Alessandro Papetti

Alessandro Papetti (born 1958 in Milan) is an Italian painter.

Alessandro Papetti
Born1958
NationalityItalian
Educationself taught
Known forPainting

Career and works

Since being featured in the 2003 Venice Biennale, Papetti emerged as one of the most important Italian painters today. Since 1995 he has been dividing his time between Milan and Paris.

Papetti is a self-taught artist. His most noticeable influences include Francis Bacon and Alberto Giacometti, and his most recognizable body of work is focused on industrial archaeology, portraits and studies of nudes, frequently painted from a high-angle perspective.[1]

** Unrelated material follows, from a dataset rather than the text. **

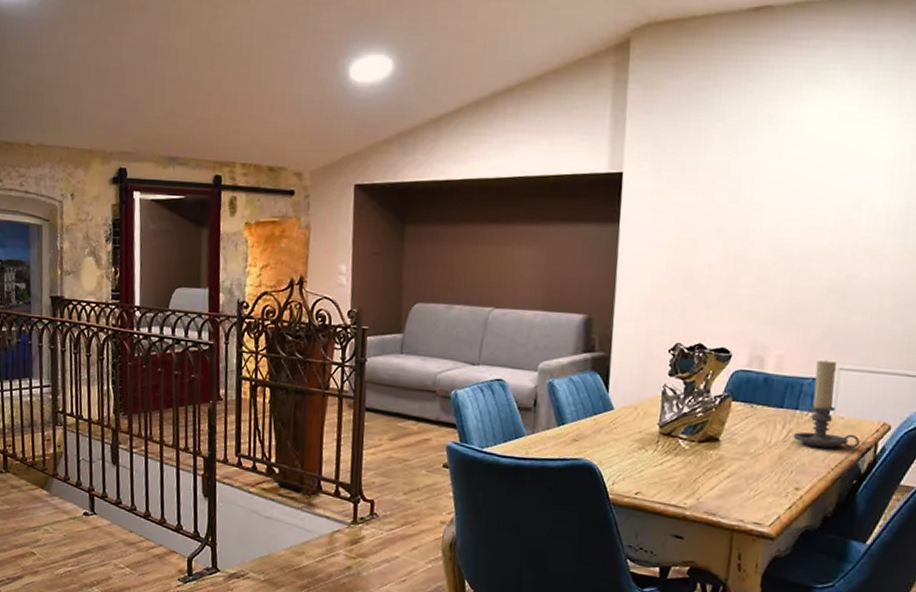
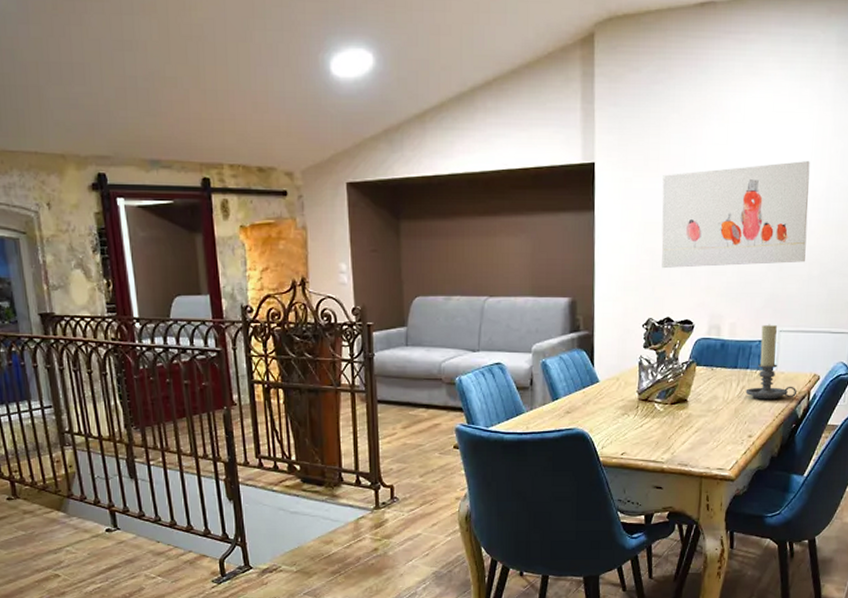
wall art: none [695,177,885,292] -> present [661,161,810,268]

He has been exhibiting since 1980. Recent museum exhibitions include the Galleria Comunale d’Arte in Cesena, Italy, and the Musei Civici di Villa Manzoni in Lecco, Italy. An exhibition of Papetti's work entitled “Moscow. Factories of Utopia” was held in Shchusev State Museum of Architecture in Moscow in 2012. The exhibition was inspired by images of the Soviet industrial era.[2]

In 2014 Papetti participated in the exhibition Doppio sogno, curated by Luca Beatrice and Arnaldo Colasanti, held in Palazzo Chiablese in Turin. The same year he also opened a show at the Palazzo della Penna of Perugia, entitled La pelle attraveso and curated by Luca Beatrice. [3]

Commentary

In 1995 Papetti met the writer and biographer James Lord who wrote a significant critical essay on his work. James Lord wrote the following about Papetti: “The first, and perhaps the most illuminating thing to be said about the art of Alessandro Papetti is that it is profoundly Italian. No artist of course ever successfully conceals his national, traditional and psychological origins, though some are more prone to do so than others. One thinks of Van Gogh. But not Papetti. It is not his subject matter that evokes the homeland. In this he is truly international, and entirely his own era despite seeming reminiscences of styles of the past. These are resemblances only. What is Italian about Papetti is his masterly self-effacement in confrontation with the subject matter. As a person he never gets in the way of what the artist is doing. The art is there, and he is the innocent perpetrator of what his hand instructs him to do, he sees, to be sure, what he is doing, but when he is working none of what he sees is visible to the spectator. We see the art. He sees the creation. In this symbiosis dwells the joy – that is, the truth – of aesthetic gratification."